The chart above is Thomas Lambert’s buy/don’t buy matrix regarding Obamacare. The formula finds its basis in: family income, maximum percent of income to be spent on insurance, dollars to be spent on insurance, insurance cost as the percent of penalty, resulting in a “buy”/”don’t buy” likely decision matrix. **
**The complete essay, How the Supreme Court Doomed the ACA to Failure, The Roberts “tax” ruling undermines the new health care law by Thomas Lambert, law professor, University of Missouri. that yields the buy/don’t buy matrix, appears in the link below:
Putting the formula into its action phase, assume a family income of $75,000. You supposedly spend $7,125 on health insurance. You pay the fine and have plenty of money remaining to manage everyday medical expenses. If the year goes by and you remain healthy, which the vast majority of people do, then you are ahead of the game.
However, if disaster strikes, you merely “buy” coverage as no pre-existing condition clause can stop coverage from going into force.

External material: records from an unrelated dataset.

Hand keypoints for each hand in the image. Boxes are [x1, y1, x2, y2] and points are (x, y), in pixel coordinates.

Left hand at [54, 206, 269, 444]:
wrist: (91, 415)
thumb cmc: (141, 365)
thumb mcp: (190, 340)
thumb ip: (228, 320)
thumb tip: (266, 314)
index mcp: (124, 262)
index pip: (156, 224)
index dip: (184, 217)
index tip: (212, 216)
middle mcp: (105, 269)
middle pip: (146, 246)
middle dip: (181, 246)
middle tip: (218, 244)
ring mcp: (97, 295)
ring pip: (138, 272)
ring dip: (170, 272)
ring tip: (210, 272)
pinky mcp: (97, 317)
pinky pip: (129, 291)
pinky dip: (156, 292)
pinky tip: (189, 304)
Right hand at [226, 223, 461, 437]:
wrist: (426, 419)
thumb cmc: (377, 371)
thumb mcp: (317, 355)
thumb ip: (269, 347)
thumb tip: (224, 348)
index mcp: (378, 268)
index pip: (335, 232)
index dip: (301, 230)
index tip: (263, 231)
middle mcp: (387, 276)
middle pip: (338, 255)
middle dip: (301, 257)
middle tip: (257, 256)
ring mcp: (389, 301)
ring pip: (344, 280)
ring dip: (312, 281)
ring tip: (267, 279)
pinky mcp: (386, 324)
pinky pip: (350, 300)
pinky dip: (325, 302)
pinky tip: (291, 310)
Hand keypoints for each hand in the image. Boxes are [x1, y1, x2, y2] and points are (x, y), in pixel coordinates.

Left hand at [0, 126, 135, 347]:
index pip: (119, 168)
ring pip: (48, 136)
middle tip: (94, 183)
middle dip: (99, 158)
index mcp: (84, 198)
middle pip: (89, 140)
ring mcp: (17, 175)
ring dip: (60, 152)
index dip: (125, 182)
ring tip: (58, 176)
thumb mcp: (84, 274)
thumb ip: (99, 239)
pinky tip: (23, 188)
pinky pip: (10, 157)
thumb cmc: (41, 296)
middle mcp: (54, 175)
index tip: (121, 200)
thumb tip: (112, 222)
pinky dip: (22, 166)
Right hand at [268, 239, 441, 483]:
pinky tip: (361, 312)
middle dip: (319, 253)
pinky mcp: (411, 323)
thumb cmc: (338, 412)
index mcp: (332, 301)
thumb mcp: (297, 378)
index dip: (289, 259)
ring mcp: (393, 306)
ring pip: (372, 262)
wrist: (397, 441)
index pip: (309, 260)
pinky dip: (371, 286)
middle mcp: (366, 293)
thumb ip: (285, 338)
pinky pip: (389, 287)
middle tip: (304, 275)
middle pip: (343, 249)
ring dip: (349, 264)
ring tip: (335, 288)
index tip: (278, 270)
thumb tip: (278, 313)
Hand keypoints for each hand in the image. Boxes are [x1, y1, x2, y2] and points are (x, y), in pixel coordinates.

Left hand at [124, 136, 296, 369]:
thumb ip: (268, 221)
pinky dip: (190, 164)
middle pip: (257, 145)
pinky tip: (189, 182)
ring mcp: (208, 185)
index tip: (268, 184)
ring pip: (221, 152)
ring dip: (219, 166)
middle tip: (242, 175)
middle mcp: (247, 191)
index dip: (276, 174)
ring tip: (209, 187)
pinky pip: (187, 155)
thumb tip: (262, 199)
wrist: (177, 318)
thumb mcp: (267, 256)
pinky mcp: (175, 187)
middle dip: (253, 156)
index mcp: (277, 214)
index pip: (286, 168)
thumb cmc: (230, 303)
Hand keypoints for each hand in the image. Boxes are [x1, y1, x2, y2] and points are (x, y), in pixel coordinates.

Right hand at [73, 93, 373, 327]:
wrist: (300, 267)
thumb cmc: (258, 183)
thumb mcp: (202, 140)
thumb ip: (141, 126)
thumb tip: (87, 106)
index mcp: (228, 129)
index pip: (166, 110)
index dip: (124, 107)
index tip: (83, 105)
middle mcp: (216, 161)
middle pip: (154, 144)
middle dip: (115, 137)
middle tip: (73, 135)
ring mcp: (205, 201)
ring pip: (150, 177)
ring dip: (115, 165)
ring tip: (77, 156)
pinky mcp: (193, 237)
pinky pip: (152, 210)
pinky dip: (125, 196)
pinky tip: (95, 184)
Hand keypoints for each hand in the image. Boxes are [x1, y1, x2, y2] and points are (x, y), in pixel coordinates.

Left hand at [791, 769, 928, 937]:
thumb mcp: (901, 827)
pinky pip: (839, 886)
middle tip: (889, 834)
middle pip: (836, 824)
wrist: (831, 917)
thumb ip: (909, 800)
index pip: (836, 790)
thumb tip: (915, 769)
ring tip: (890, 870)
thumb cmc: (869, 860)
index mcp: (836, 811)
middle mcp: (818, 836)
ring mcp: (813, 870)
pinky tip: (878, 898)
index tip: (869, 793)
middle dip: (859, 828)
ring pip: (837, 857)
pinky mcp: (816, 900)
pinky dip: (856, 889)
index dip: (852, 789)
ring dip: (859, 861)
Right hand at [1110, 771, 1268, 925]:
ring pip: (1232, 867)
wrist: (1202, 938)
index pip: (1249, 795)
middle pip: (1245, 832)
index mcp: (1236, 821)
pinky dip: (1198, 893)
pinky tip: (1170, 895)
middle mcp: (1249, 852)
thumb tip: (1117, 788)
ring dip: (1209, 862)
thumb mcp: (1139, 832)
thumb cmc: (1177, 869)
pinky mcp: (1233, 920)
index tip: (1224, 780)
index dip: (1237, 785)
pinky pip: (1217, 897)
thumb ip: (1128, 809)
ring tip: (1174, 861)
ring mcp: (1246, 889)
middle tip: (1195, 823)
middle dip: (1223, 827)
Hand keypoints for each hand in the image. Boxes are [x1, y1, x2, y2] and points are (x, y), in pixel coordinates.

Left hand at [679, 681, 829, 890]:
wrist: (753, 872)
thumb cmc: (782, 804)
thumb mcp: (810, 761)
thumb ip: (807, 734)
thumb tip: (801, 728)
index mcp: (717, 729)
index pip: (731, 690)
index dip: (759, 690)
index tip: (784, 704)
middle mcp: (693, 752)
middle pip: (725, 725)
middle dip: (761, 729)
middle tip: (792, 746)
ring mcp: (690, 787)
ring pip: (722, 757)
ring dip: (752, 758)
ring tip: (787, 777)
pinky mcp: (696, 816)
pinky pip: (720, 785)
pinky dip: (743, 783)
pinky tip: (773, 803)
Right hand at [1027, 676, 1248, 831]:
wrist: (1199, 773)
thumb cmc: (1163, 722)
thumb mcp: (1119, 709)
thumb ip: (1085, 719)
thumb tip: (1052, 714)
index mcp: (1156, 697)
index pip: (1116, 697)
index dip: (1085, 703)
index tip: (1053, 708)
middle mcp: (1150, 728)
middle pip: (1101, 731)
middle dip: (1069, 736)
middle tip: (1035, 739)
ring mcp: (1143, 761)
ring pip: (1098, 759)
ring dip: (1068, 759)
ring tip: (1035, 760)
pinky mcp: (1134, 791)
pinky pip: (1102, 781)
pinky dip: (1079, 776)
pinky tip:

Once the disaster passes, you return to the “don’t buy” position.
The matrix surely has nuances and doesn’t work in every last case e.g. chronic condition. However, in the past a rough estimate put forward by pundits and talking heads was that “some people” will not buy Obamacare coverage and merely pay the fine and buy coverage when needed. That proposition may well become “most people” will not buy Obamacare coverage and merely pay the fine and buy coverage when needed. That is to say, the mere fact someone has worked out a “buy” - “don’t buy” Obamacare purchase matrix means it becomes not a “some people” rational decision not to buy, given particular parameters, it becomes a “most people” rational decision not to buy, given particular parameters.